İmamoğlu’na aydınlardan çağrı: Adalar’daki orman yollarına “azmanbüs” yakışmıyor
Aralarında akademisyenlerin, sanatçıların, yazar, çevirmen ve yayıncıların, hukukçuların, mimar ve şehir planlamacılarının yanı sıra farklı meslek gruplarından isimlerin bulunduğu aydınlar, Adalar ilçesine getirilen minibüsler konusunda İBB Başkanı Ekrem İmamoğlu’na çağrıda bulundu.
Adalarlıların ‘azmanbüs’ olarak tanımladığı minibüslere ilişkin başlatılan eylemlerin 13’üncü gününde aydınlar İBB Başkanı İmamoğlu’na konuyla ilgili adım atılması için çağrı yaptı
İstanbul Adalar’da toplu ulaşımda kullanılmaya başlayan minibüslere karşı eylemler 13’üncü gününde de devam ederken, minibüsler hakkında İstanbul Büyükşehir Belediyesi (İBB) Başkanı Ekrem İmamoğlu’na 411 aydın çağrıda bulundu.
Aralarında Ahmet Ümit, Aslı Uluşahin, Ataol Behramoğlu, Bülent Şık, Foti Benlisoy, Irmak Zileli, Lal Laleş, Murat Uyurkulak, Necmiye Alpay, Pelin Pınar Giritlioğlu, Rober Koptaş, Sema Kaygusuz, Tilbe Saran ve Ulaş Bayraktar’ın da bulunduğu akademisyenler, sanatçılar, yazar, mimar ve şehir planlamacıların imzaladığı bildiri metninde Adalar’ın; doğası ve tarihî yapılarıyla korunması gereken bir yerleşim alanı olduğu, bölgeyi diğer yerlerden ayıranın özel amaçlı araçlar dışında motorlu taşıt trafiğine kapalı olması anımsatıldı. Metinde “Adalar, Türkiye’nin yaya bölgesi olan tek ilçesi ve dünyada da sayılı örneklerdendir. Zengin bir kültürel mirası barındıran İstanbul Adaları, görece korunmuş olması sebebiyle hâlâ sivil mimarinin nitelikli örneklerini görebildiğimiz bir açık hava müzesidir” ifadelerine yer verildi.

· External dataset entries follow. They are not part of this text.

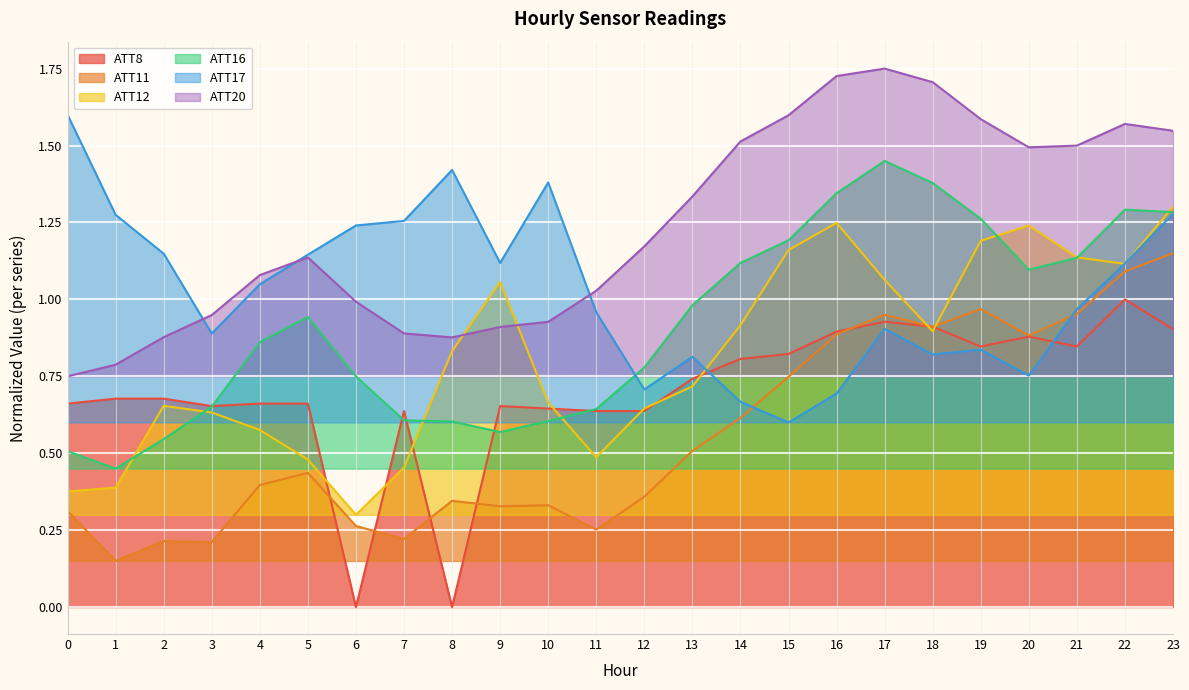

What is the sum of the ATT17 values at 9 and 21?

2.1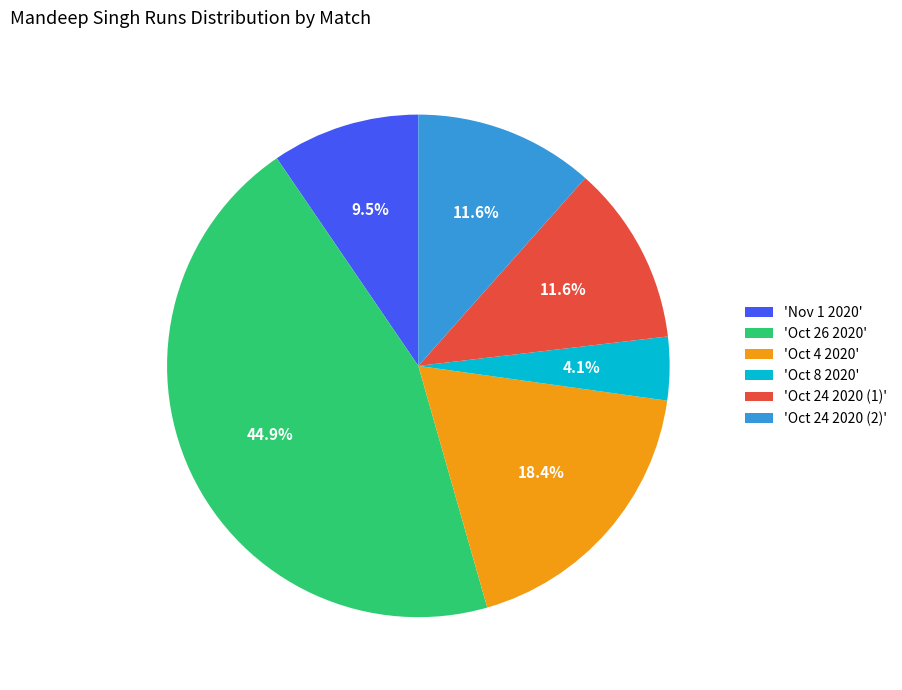

Does any single category account for the majority?

No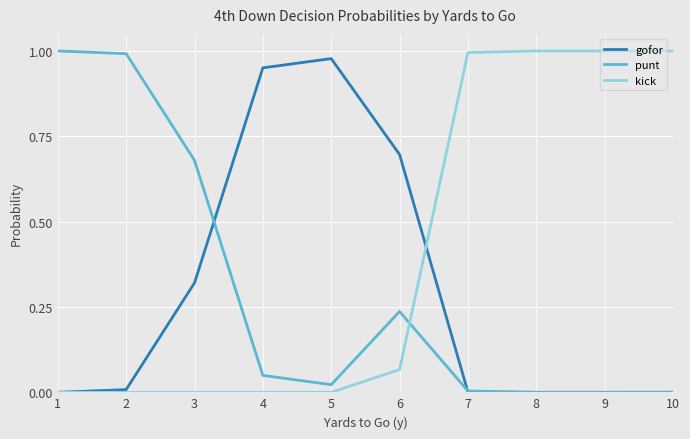

Is the value of punt at 8 greater than the value of kick at 6?

No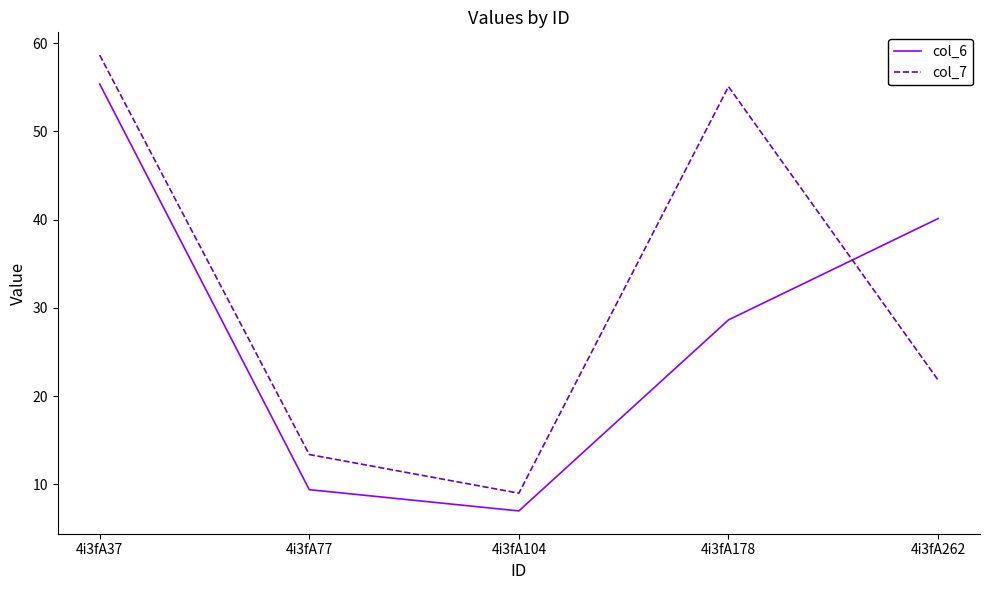

Reading left to right, extract all data points from this chart.

col_6: 55.4	9.4	7.0	28.6	40.1
col_7: 58.6	13.4	9.0	55.1	21.8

“Adalar’a minibüs getirilmesi sürecini endişeyle takip ediyor” denilen metnin devamı şöyle: “Bu özel coğrafyayı korumak için verilen mücadeleye rağmen, söz konusu araçların ilçede kullanımında ısrar edilmesini anlamakta güçlük çekiyoruz. Adalar’da kedilerin, köpeklerin, kirpilerin ve insanlarımızın gezdiği güzel sokaklara ve orman yollarına “azmanbüs” denen bu minibüsleri yakıştıramıyoruz. Adalar’da motorlu taşıt kullanımının yapılaşma baskısına, ekosistemin tahribatına, orman yangınlarına ve kazalara zemin hazırlayacağından kaygı duyuyoruz. Adalar’ın kültürel ve doğal mirasını korumaya yönelik bir çözüm bulunacağını umuyor, İstanbul Adaları’nın dokusuna ve yaşam kültürüne zarar verecek uygulamalardan vazgeçmenizi diliyoruz. Bütün samimiyetimiz ve kararlılığımızla size, bir dünya mirası olan İstanbul Adaları’na dair tüm kararların hassasiyet ve incelikle alınmasını, Adalar’da katılımcı demokrasi ilkelerinin hayata geçirilmesini öneriyoruz.”